WBGY
- Everglades City, Florida; United States;
- Broadcast area: Everglades City and Marco Island, Florida
- Frequency: 90.3 MHz
- Branding: 98.1 FM Marco Island

Programming
- Format: Full-service

Ownership
- Owner: Kol Halev 2000 Corporation

Technical information
- Licensing authority: FCC
- Facility ID: 47386
- Class: A
- ERP: 110 watts
- HAAT: 33 meters (108 ft)
- Transmitter coordinates: 25°51′56.00″N 81°23′9.00″W﻿ / ﻿25.8655556°N 81.3858333°W
- Translator: 98.1 W251BL (Everglades City)

Links
- Public license information: Public file; LMS;
- Webcast: Listen Live (via TuneIn) Listen Live (PLS)
- Website: 98.1 FM Marco Island

= WBGY =

Radio station in Everglades City, Florida

WBGY (90.3 FM) is a non-commercial radio station licensed to Everglades City, Florida. the station serves Marco Island and airs a full-service format.
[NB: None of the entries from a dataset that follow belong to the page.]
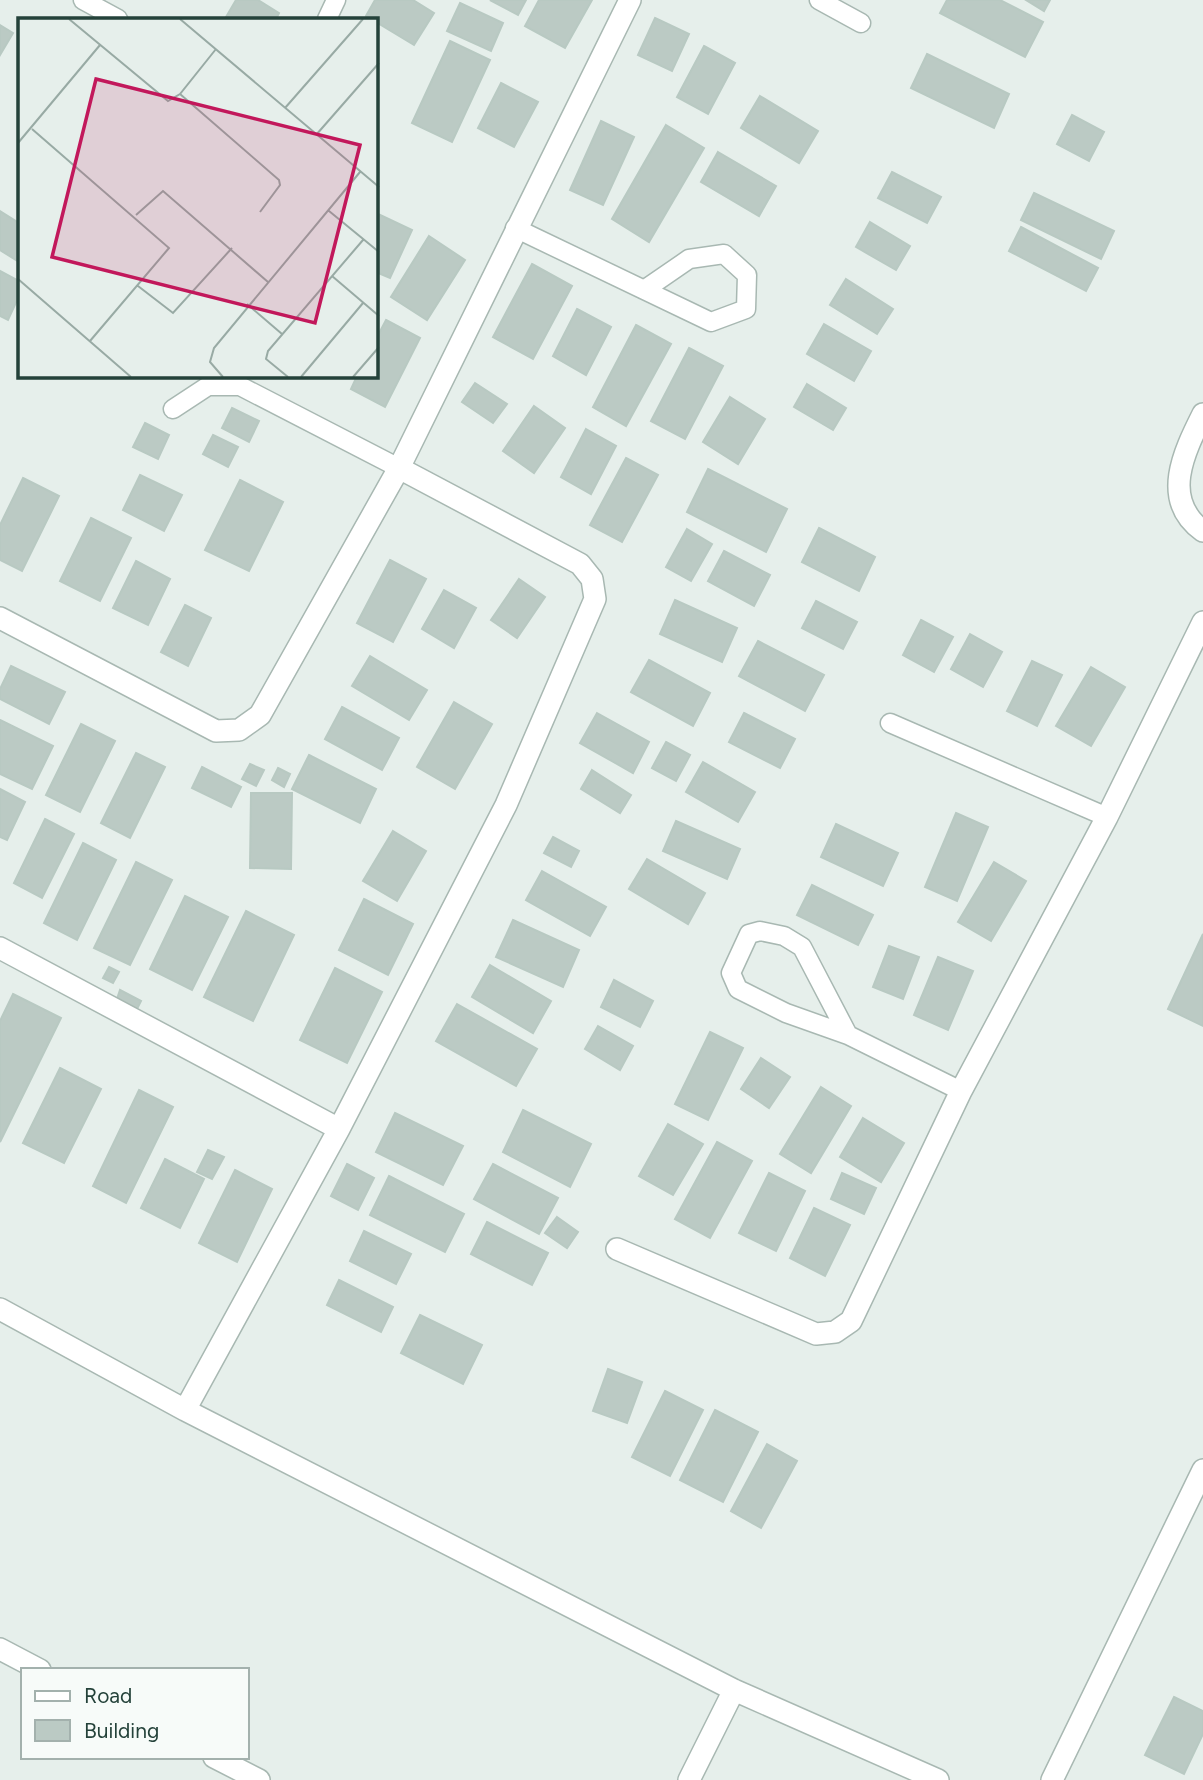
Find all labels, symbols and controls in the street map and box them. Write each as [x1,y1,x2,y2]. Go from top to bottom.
inset map [18,18,378,378]
legend [21,1668,248,1759]
text: Road [84,1683,132,1708]
text: Building [84,1718,159,1743]

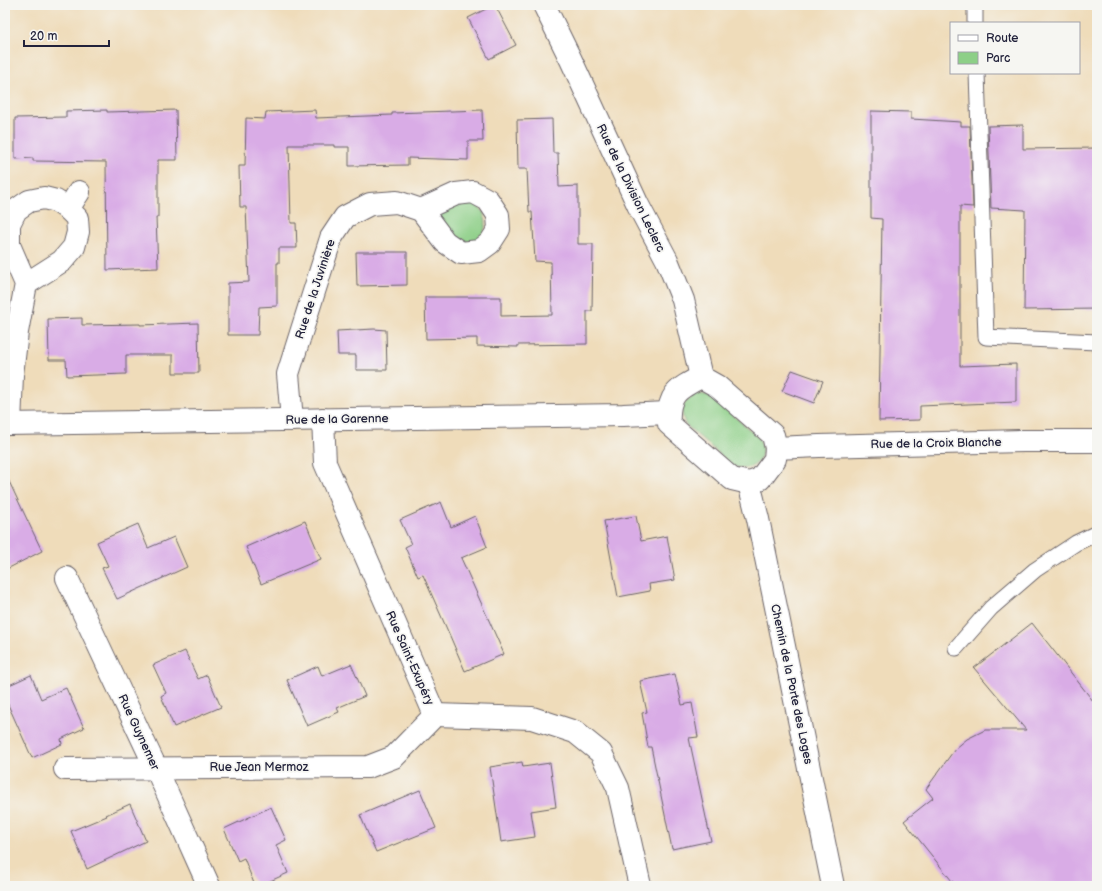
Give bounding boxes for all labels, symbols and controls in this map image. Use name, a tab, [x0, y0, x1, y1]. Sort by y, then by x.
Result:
scale bar	[24, 22, 109, 48]
legend	[950, 22, 1080, 74]
text: 20 m	[30, 29, 57, 44]
text: Route	[986, 31, 1018, 46]
text: Parc	[986, 51, 1010, 66]
street label: Rue de la Division Leclerc	[593, 122, 668, 255]
street label: Rue de la Juvinière	[292, 237, 339, 341]
street label: Rue de la Garenne	[285, 411, 389, 428]
street label: Rue de la Croix Blanche	[870, 435, 1002, 452]
street label: Chemin de la Porte des Loges	[767, 603, 816, 766]
street label: Rue Saint-Exupéry	[382, 609, 437, 708]
street label: Rue Guynemer	[114, 692, 163, 773]
street label: Rue Jean Mermoz	[209, 760, 309, 775]

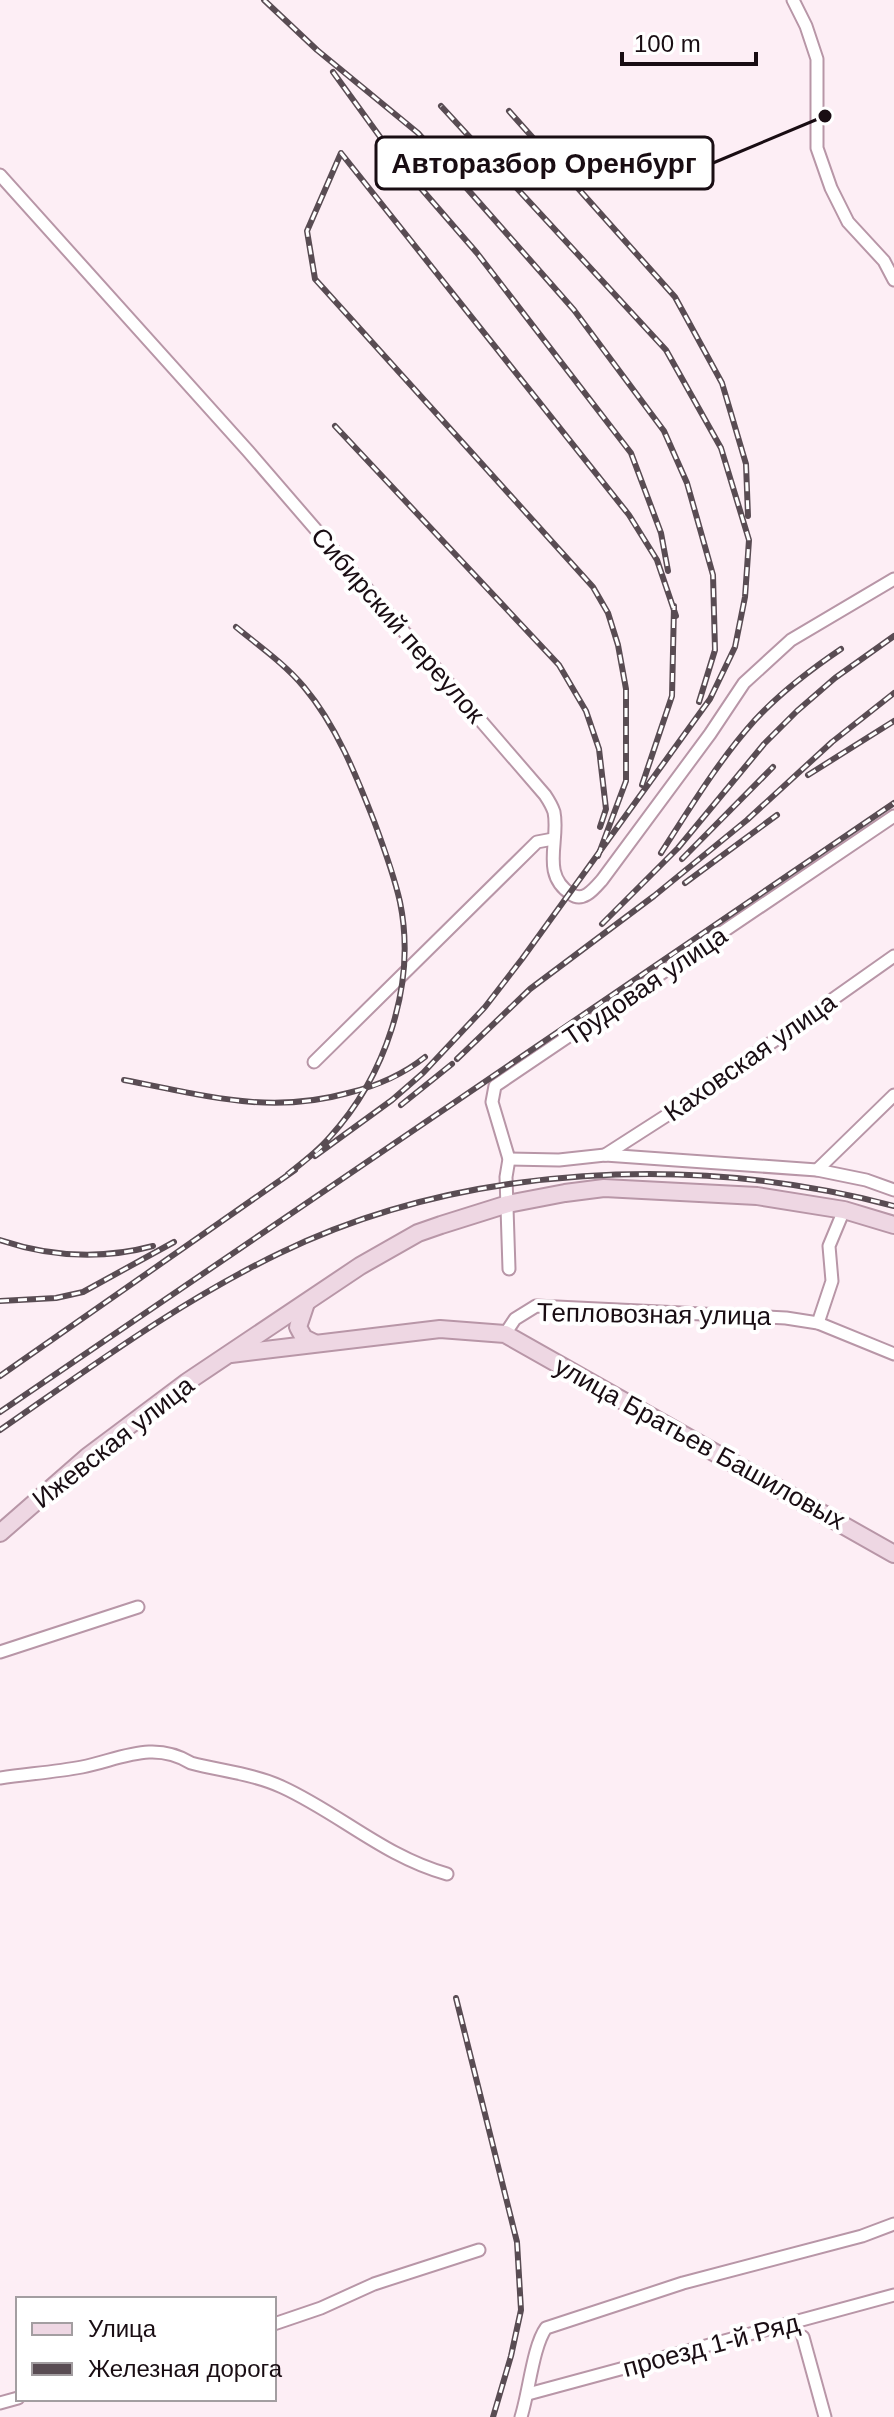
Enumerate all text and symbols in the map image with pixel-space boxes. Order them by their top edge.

The station is owned by the Kol Halev 2000 Corporation. The station also simulcasts on low-power Everglades City translator W251BL, 98.1 FM.

WBGY applied to the FCC in January 2015 for a city of license change from Naples, Florida to Everglades City, Florida, along with a power increase and change of tower location.